Opportunity knocks in energy industry crisis, say lawyers

With the price of oil sinking to lows not seen in years, the oil & gas industry continues to play defence. But in crisis, opportunity knocks for clients

“There are good opportunities in a crisis. So don’t waste them.”

Those may be the most optimistic words about the current state of the Canadian oil and gas industry to seep out of the gloom of 2015.

They come from Chip Johnston, a partner in Stikeman Elliott LLP’s Corporate Group in Calgary. A blunt vet of the Canadian oil patch, Johnston laments the fretful drop in oil and gas prices and the resulting bashing of profits and massive lay-offs in his home province. According to widely reported figures out by Stats Can’s national Labour Force Study Survey on Jan. 29, Alberta’s net job losses (not specified by job sector) in 2015 were 19,600.

“I think the opportunity for innovation is pretty big right now for everybody” in the industry, says Johnston. “I think that thinking has been disrupted and that causes people to look at things in a different way. And that leads to innovation, which results in greater productivity down the road.”

At the beginning of 2015, West Texas Intermediate Crude fetched US$52.72 a barrel. By February 2016 it traded in the US$33 range. Oil hasn’t been that low since June 2002 and only bottomed to $43.90 in February 2009 during the depths of the global financial crisis, according to the U.S. Energy Information Administration.

Who would dare predict where it will go in 2016? Grab one expert and he or she will suggest we may hit $20 oil as over-production and slowing demand continue. Grab another and you’ll hear hopeful talk there might be a recovery towards the $60s or even $70s towards the end of 2016.

● Activities:
**A)** Please transcribe the part of the energy industry article from "Opportunity knocks in" up to and including "2015 were 19,600.".
**B)** Pick up the energy industry article after its final sentence and keep writing.
The data that comes next has no connection to the energy industry article.

● Information shown:
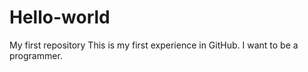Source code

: # Hello-world
My first repository
This is my first experience in GitHub. I want to be a programmer.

● Answers to the problems:
**A)**
Opportunity knocks in energy industry crisis, say lawyers

With the price of oil sinking to lows not seen in years, the oil & gas industry continues to play defence. But in crisis, opportunity knocks for clients

“There are good opportunities in a crisis. So don’t waste them.”

Those may be the most optimistic words about the current state of the Canadian oil and gas industry to seep out of the gloom of 2015.

They come from Chip Johnston, a partner in Stikeman Elliott LLP’s Corporate Group in Calgary. A blunt vet of the Canadian oil patch, Johnston laments the fretful drop in oil and gas prices and the resulting bashing of profits and massive lay-offs in his home province. According to widely reported figures out by Stats Can’s national Labour Force Study Survey on Jan. 29, Alberta’s net job losses (not specified by job sector) in 2015 were 19,600.

**B)**
 

Certain uncertainty

All that’s certain, at the moment, is that the Saudi-led OPEC effort to flood the world with oil in an effort to reduce competition and drown out marginal producers, mainly in North America, has initiated tectonic shifts in the Canadian and US energy sector. There was one sigh of relief for the oil patch in wild rose country: On Jan. 29, Alberta’s NDP Premier, Rachel Notley, announced she would accept a royalty review panel recommendation to maintain the existing royalty structure for the province’s oilsands sector. Saying that with oil prices regularly dipping below $30 per barrel, leaving Alberta “in a precarious and somewhat struggling situation,” the NDP would also keep the current royalty rates for wells drilled before 2017 in place another decade. For wells drilled after 2017, the new regime will preserve existing rates of return at the outset and simplify calculations with a flat five per cent royalty rate until drilling costs are recovered, when the rate will increase.

Still, coupled with the new NDP government in Alberta, a new Liberal government in Ottawa, and new climate-change agreements in Paris and Alberta designed to both cap and put a price on carbon emissions fossil fuels at the producer and consumer level, and these days shell-shocked 1,000-yard stares are commonplace in the Canadian energy patch.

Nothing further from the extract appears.